So we thought we had problems with RFID chips floating around. Well just wait until these little gadgets can start scanning us. This is coming up now I am going through my notes from the past 6 months in my little black book and finding out about all sorts of little things. I took this note down while at OSCON talking to people about the cool things from the prior year’s FooCamp. This was what Susan Crawford had to say about it.
Scott Gray (ex-LearningLab) has a couple of things to talk about. (I’m sure he has many things to talk about — he’s irrepressible and superlative by nature.) First, he wants to tell us about what he thinks is the BEST TECHNOLOGY EVER.
What is it? It’s using spectrum that we have trouble generating (terahertz gap spectrum, between microwave and infra red) that can bounce through materials safely and tell us what’s inside. He’s telling us that organic materials resonate at these frequencies. So you can point a reader (a tricorder) at yourself and see whether you have cancer, or a virus, or you can point at a road and see whether there’s a bomb buried there. The detector technology for this spectrum is very advanced, but it’s expensive and difficult (right now) to generate the waves. There’s a company that is working hard on this, and Scott thinks there’s a huge future here.

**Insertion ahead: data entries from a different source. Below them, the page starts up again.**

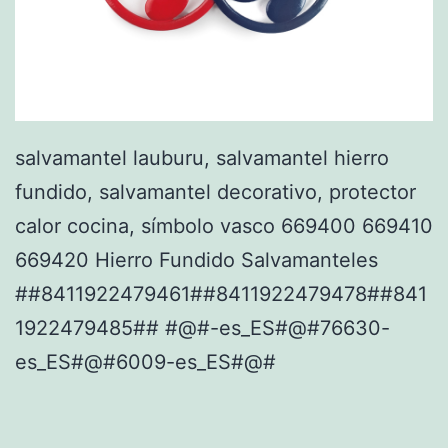
salvamantel lauburu, salvamantel hierro
fundido, salvamantel decorativo, protector
calor cocina, símbolo vasco 669400 669410
669420 Hierro Fundido Salvamanteles
##8411922479461##8411922479478##841
1922479485## #@#-es_ES#@#76630-
es_ES#@#6009-es_ES#@#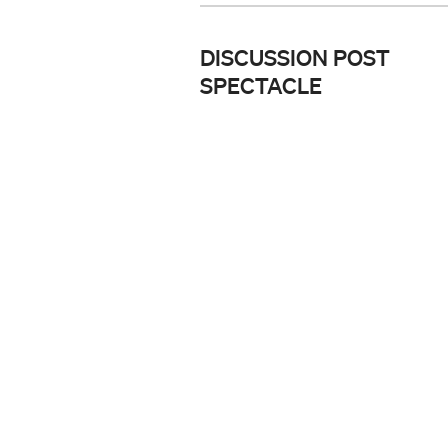
DISCUSSION POST
SPECTACLE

He notes that Star Trek gave us the communicator, and Get Smart the slamming doors — this will be a Star Trek device that we’ll carry around.
Then he switches gears and talks about online education. He’s into training people how to program by putting a lot of effort into technology (so they have a live terminal view of their environment) and not that much into teachers. Teachers can be coaches, answering queued-up questions. Students can be exploring, education can be cheap, and it can all be constructive. No simulations, no self-grading, and lots of interaction between teacher and student. No one-sided lectures (he got some reaction here from people who pointed out that we got interested in his first topic because he told us about the Star Trek link; context and scaffolding helps). He’s working hard on how to educate asynchronously.